Scene da voltastomaco quelle provenienti dalla Stazione Termini di Roma. L’ultimo sopralluogo della Polizia Locale ha scoperto un’attività abusiva di street food nei presi della nota fermata ferroviaria, con due donne che vendevano del mangiare in strada senza nessun tipo di permesso. Per dosare le porzioni da vendere ai “clienti”, le donne impacchettavano il mangiare in volantini o addirittura carte di giornale.
Lo street food abusivo nei pressi della Stazione Termini di Roma
Le donne, di origine peruviana, non avevano un locale dove appoggiarsi, svolgendo probabilmente un’attività abituale nelle strade presenti tra il quadrante dell’Esquilino e Castro Pretorio. Armate di borse frigo e dei contenitori pieni di mangiare, le signore vendevano i propri prodotti alimentari e delle bevande. Tra i clienti, probabilmente, trovavano clochard presenti nel quadrante della Stazione Termini e disposti a pagare pochi euro per sfamarsi.
Il mangiare sequestrato allo street food abusivo
Forse volevano imitare i noti street food statunitensi, ma in maniera totalmente illegale. Nei borsoni dove le donne tenevano il mangiare, gli agenti della Polizia Locale hanno trovato numerosi alimenti che non rispettavano i parametri igienico-sanitari. Le signore vendevano monoporzioni di riso con verdure, piatti a base di mais e delle bevande. Gli alimenti, come visto dagli agenti, era imballati in carte d’alluminio o addirittura pezzi di carta sporca, come fogli di giornale o volantini dei negozi.

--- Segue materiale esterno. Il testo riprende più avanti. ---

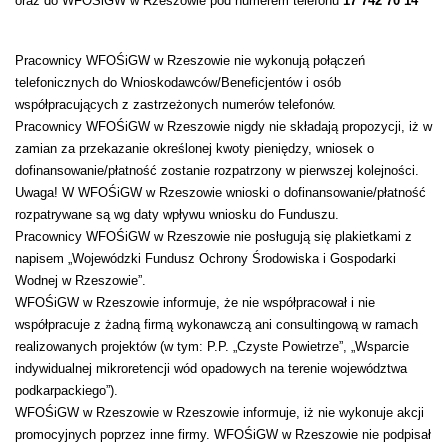
oraz do WFOŚiGW w Rzeszowie pod numerem telefonu
17 742 70 14
Pracownicy WFOŚiGW w Rzeszowie nie wykonują połączeń
telefonicznych do Wnioskodawców/Beneficjentów i osób
współpracujących z zastrzeżonych numerów telefonów.
Pracownicy WFOŚiGW w Rzeszowie nigdy nie składają propozycji, iż w
zamian za przekazanie określonej kwoty pieniędzy, wniosek o
dofinansowanie/płatność zostanie rozpatrzony w pierwszej kolejności.
Uwaga! W WFOŚiGW w Rzeszowie wnioski o dofinansowanie/płatność
rozpatrywane są wg daty wpływu wniosku do Funduszu.
Pracownicy WFOŚiGW w Rzeszowie nie posługują się plakietkami z
napisem „Wojewódzki Fundusz Ochrony Środowiska i Gospodarki
Wodnej w Rzeszowie”.
WFOŚiGW w Rzeszowie informuje, że nie współpracował i nie
współpracuje z żadną firmą wykonawczą ani consultingową w ramach
realizowanych projektów (w tym: P.P. „Czyste Powietrze”, „Wsparcie
indywidualnej mikroretencji wód opadowych na terenie województwa
podkarpackiego”).
WFOŚiGW w Rzeszowie w Rzeszowie informuje, iż nie wykonuje akcji
promocyjnych poprzez inne firmy. WFOŚiGW w Rzeszowie nie podpisał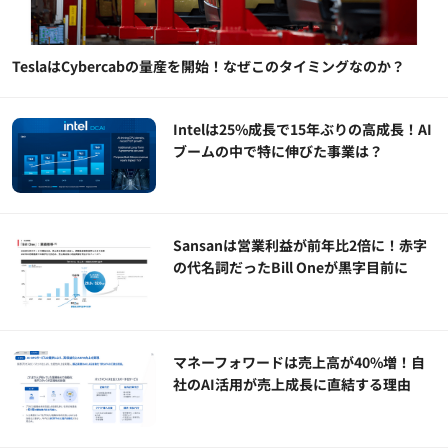
TeslaはCybercabの量産を開始！なぜこのタイミングなのか？
Intelは25%成長で15年ぶりの高成長！AI
ブームの中で特に伸びた事業は？
Sansanは営業利益が前年比2倍に！赤字
の代名詞だったBill Oneが黒字目前に
マネーフォワードは売上高が40%増！自
社のAI活用が売上成長に直結する理由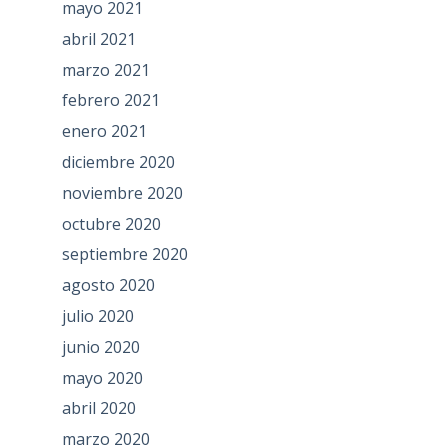
mayo 2021
abril 2021
marzo 2021
febrero 2021
enero 2021
diciembre 2020
noviembre 2020
octubre 2020
septiembre 2020
agosto 2020
julio 2020
junio 2020
mayo 2020
abril 2020
marzo 2020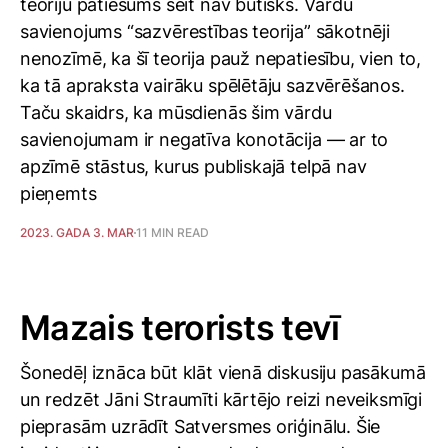
teoriju patiesums šeit nav būtisks. Vārdu
savienojums “sazvērestības teorija” sākotnēji
nenozīmē, ka šī teorija pauž nepatiesību, vien to,
ka tā apraksta vairāku spēlētāju sazvērēšanos.
Taču skaidrs, ka mūsdienās šim vārdu
savienojumam ir negatīva konotācija — ar to
apzīmē stāstus, kurus publiskajā telpā nav
pieņemts
2023. GADA 3. MAR
11 MIN READ
Mazais terorists tevī
Šonedēļ iznāca būt klāt vienā diskusiju pasākumā
un redzēt Jāni Straumīti kārtējo reizi neveiksmīgi
pieprasām uzrādīt Satversmes oriģinālu. Šie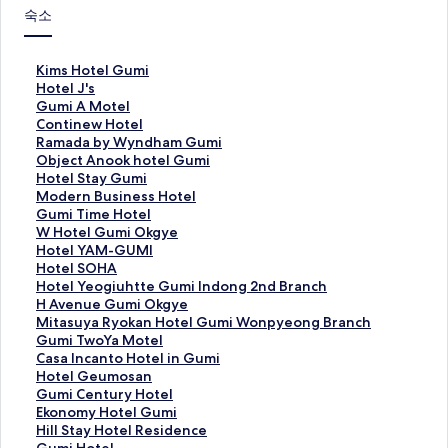
숙소
K
Kims Hotel Gumi
i
H
Hotel J's
m
o
G
Gumi A Motel
s
t
u
C
Continew Hotel
H
e
m
o
R
Ramada by Wyndham Gumi
o
l
i
n
a
O
Object Anook hotel Gumi
t
J
A
t
m
b
H
Hotel Stay Gumi
e
'
M
i
a
j
o
M
Modern Business Hotel
l
s
o
n
d
e
t
o
G
Gumi Time Hotel
G
페
t
e
a
c
e
d
u
W
W Hotel Gumi Okgye
u
이
e
w
b
t
l
e
m
H
H
Hotel YAM-GUMI
m
지
l
H
y
A
S
r
i
o
o
H
Hotel SOHA
i
를
페
o
W
n
t
n
T
t
t
o
H
Hotel Yeogiuhtte Gumi Indong 2nd Branch
페
여
이
t
y
o
a
B
i
e
e
t
o
H
H Avenue Gumi Okgye
이
는
지
e
n
o
y
u
m
l
l
e
t
A
M
Mitasuya Ryokan Hotel Gumi Wonpyeong Branch
지
링
를
l
d
k
G
s
e
G
Y
l
e
v
i
G
Gumi TwoYa Motel
를
크
여
페
h
h
u
i
H
u
A
S
l
e
t
u
C
Casa Incanto Hotel in Gumi
여
는
이
a
o
m
n
o
m
M
O
Y
n
a
m
a
H
Hotel Geumosan
는
링
지
m
t
i
e
t
i
-
H
e
u
s
i
s
o
G
Gumi Century Hotel
링
크
를
G
e
페
s
e
O
G
A
o
e
u
T
a
t
u
E
Ekonomy Hotel Gumi
크
여
u
l
이
s
l
k
U
페
g
G
y
w
I
e
m
k
H
Hill Stay Hotel Residence
는
m
G
지
H
페
g
M
이
i
u
a
o
n
l
i
o
i
G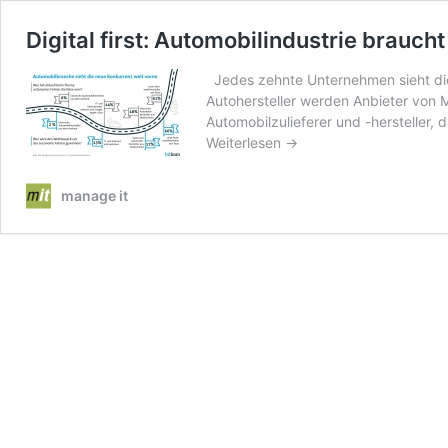
Digital first: Automobilindustrie brauch
Jedes zehnte Unternehmen sieht die 
Autohersteller werden Anbieter von M
Automobilzulieferer und -hersteller, 
Weiterlesen →
manage it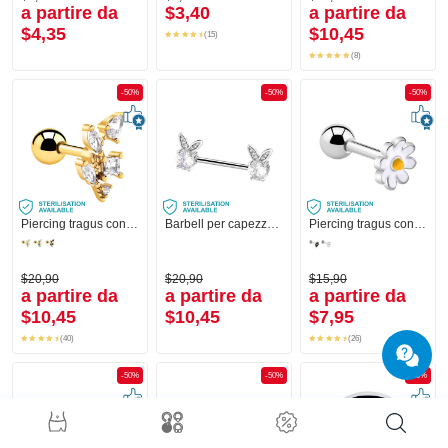
a partire da
$3,40
a partire da
$4,35
$10,45
(15)
(8)
-50%
-50%
-50%
Piercing tragus con cristallini
Barbell per capezzolo con design coniglietto e cristallini
Piercing tragus con motivo a fiore
$20,90
$20,90
$15,90
a partire da
a partire da
a partire da
$10,45
$10,45
$7,95
(40)
(26)
-50%
-50%
-50%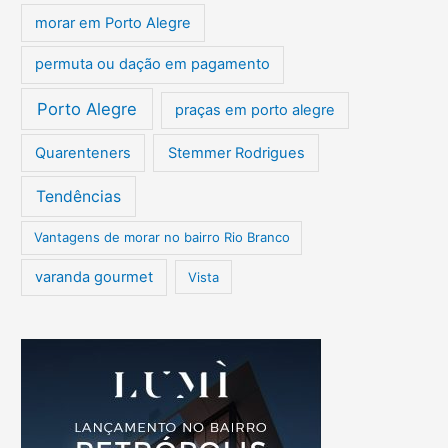
morar em Porto Alegre
permuta ou dação em pagamento
Porto Alegre
praças em porto alegre
Quarenteners
Stemmer Rodrigues
Tendências
Vantagens de morar no bairro Rio Branco
varanda gourmet
Vista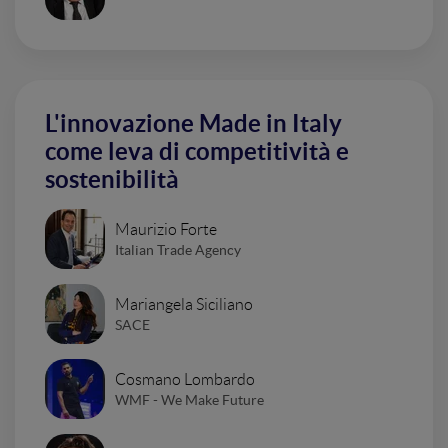
L'innovazione Made in Italy
come leva di competitività e
sostenibilità
Maurizio Forte
Italian Trade Agency
Mariangela Siciliano
SACE
Cosmano Lombardo
WMF - We Make Future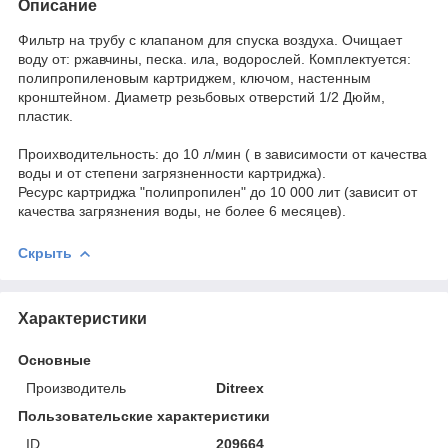
Описание
Фильтр на трубу с клапаном для спуска воздуха. Очищает
воду от: ржавчины, песка. ила, водорослей. Комплектуется:
полипропиленовым картриджем, ключом, настенным
кронштейном. Диаметр резьбовых отверстий 1/2 Дюйм,
пластик.
Проихводительность: до 10 л/мин ( в зависимости от качества
воды и от степени загрязненности картриджа).
Ресурс картриджа "полипропилен" до 10 000 лит (зависит от
качества загрязнения воды, не более 6 месяцев).
Скрыть
Характеристики
Основные
Производитель
Ditreex
Пользовательские характеристики
ID
209664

Le sanzioni della Polizia Locale
La Polizia Locale ha sanzionato le due donne con una multa complessiva di oltre 5 mila euro. Come hanno evidenziato le indagini, le donne non badavano assolutamente alle rigide regole in materia di igiene per la vendita dei loro prodotti, rischiando peraltro di creare seri problemi alla salute di quei potenziali “clienti” a cui facevano riferimento. Oltretutto, con zaini e borse frigo di dubbia qualità, le donne non rispettavano nemmeno il trattamento legato alla conservazione dei propri cibi.